Farmer Joe owns a cow, a goat, and a sheep. The animals each eat grass at a constant rate, and the grass grows at a constant rate. And Farmer Joe occasionally lets them eat the grass on a small pasture of his.

• If the cow and the goat graze together, the pasture is bare after 45 days.
• If the cow and the sheep graze together, the pasture is bare after 60 days.
• If the cow grazes alone, the pasture is bare after 90 days.
• If the goat and the sheep graze together, the pasture is bare after 90 days, also.

How long will it take for the pasture to be bare if all three animals graze together?

(In reply to Non-linear Approach by bernie)

If we let r be defined as the initial proportional eating rate for an animal, and V(t) to be the volume of grass in proportion to the initial grass, then:

V(t)=((a+t)/a)-r(a+t)ln[(a+t)/a]

When V(t)=0 then ar=1/ln[(a+t)/a]

So, 4 equations, 4unknowns:

ac=1/ln[(90+a)/a]

ag+as=1/ln[(90+a)/a]

ac+ag=1/ln[(45+a)/a]

ac+as=1/lm[(60+a)/a]

The first two tell us that c=g+s.  The sum of the last two is three times the first one:

1/ln[(45+a)/a] + 1/ln[(60+a)/a] = 3/ln[(90+a)/a]

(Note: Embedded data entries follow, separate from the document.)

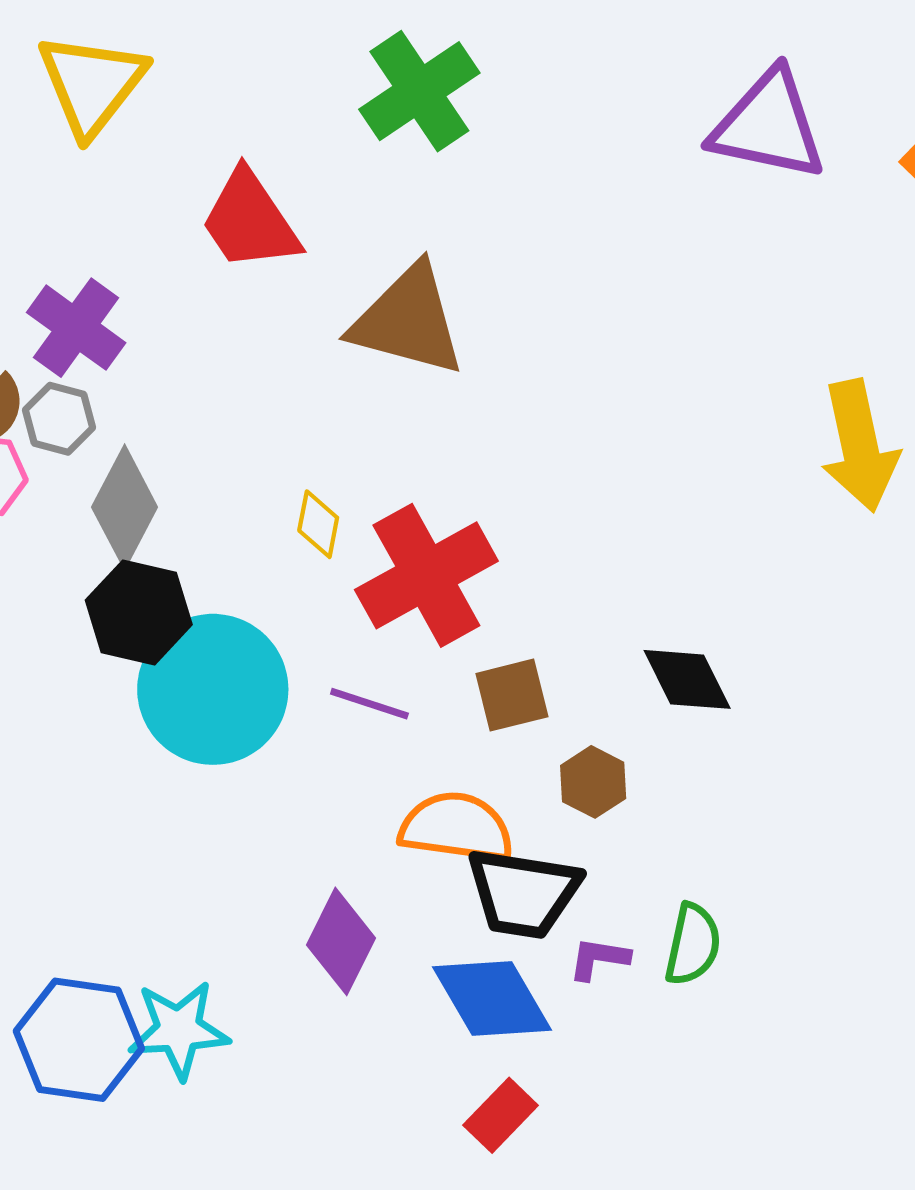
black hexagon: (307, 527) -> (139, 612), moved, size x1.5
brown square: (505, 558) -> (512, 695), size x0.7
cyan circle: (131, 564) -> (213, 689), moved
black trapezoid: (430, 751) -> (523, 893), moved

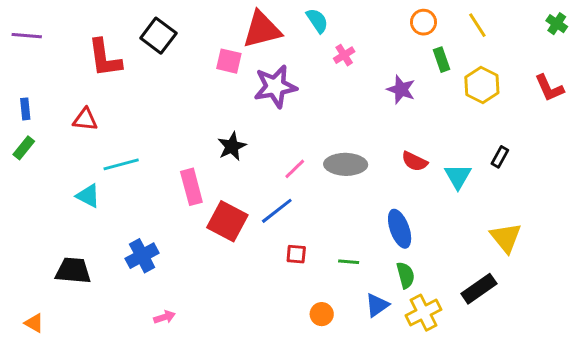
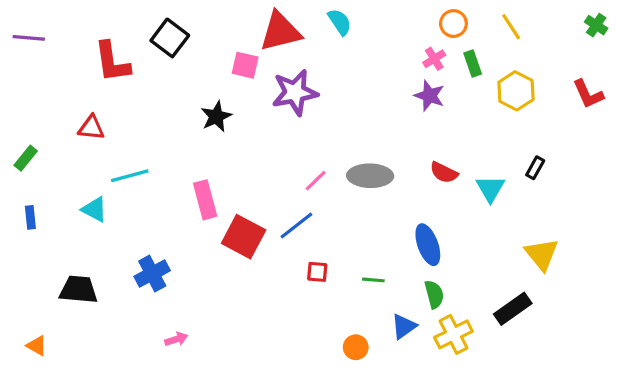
pink cross: (344, 55) -> (434, 59), moved
blue rectangle: (25, 109) -> (30, 217), moved
black star: (232, 146) -> (216, 116), moved
orange circle: (322, 314) -> (356, 347), moved

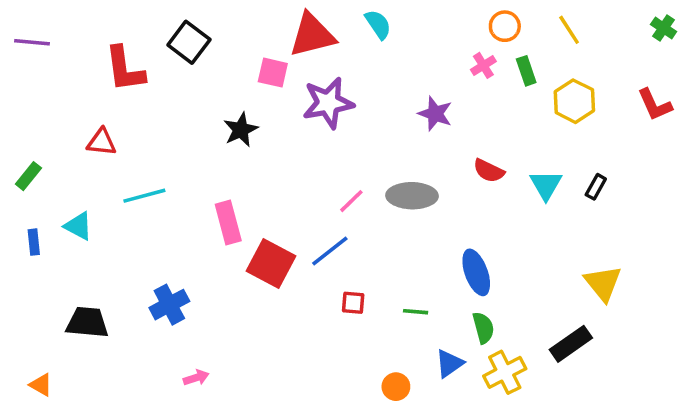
purple star: (429, 96) -> (435, 114), moved
red semicircle: (444, 173) -> (489, 171), moved
cyan triangle: (490, 189) -> (546, 185), moved
cyan triangle: (94, 209) -> (78, 226), moved

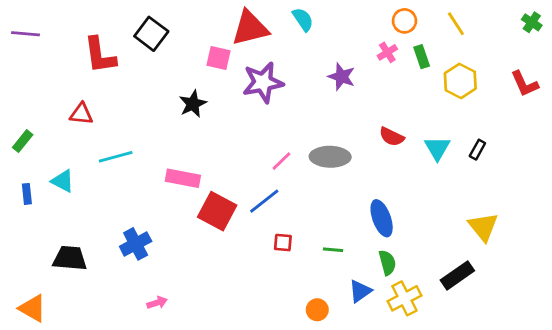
purple star: (435, 114) -> (342, 77), moved
pink rectangle: (228, 222) -> (183, 178), turned -64
orange triangle: (41, 385) -> (33, 308), size x1.5

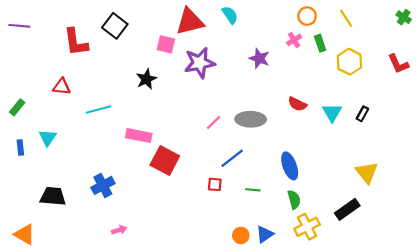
cyan line: (116, 157) -> (99, 109), moved
cyan triangle: (63, 181) -> (48, 138), turned 36
blue line: (264, 201) -> (232, 158), moved
blue triangle: (360, 291) -> (265, 234), moved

I cannot solve this nicely for a, but a quick excel "solver" provides a=69.83057...

We want the t that makes V(t)=0 when r is 2c (2c=c+s+g).  This would mean that 2ac=1/ln[(a+t)/a] where c is (1/a)/ln[(90+a)/a] giving t=a(((90+a)/a)^.5-1).

t is then 35.81535...

I don't think the answer is going to work out to exactly 36 days. 

Posted by bernie on 2004-10-25 13:09:02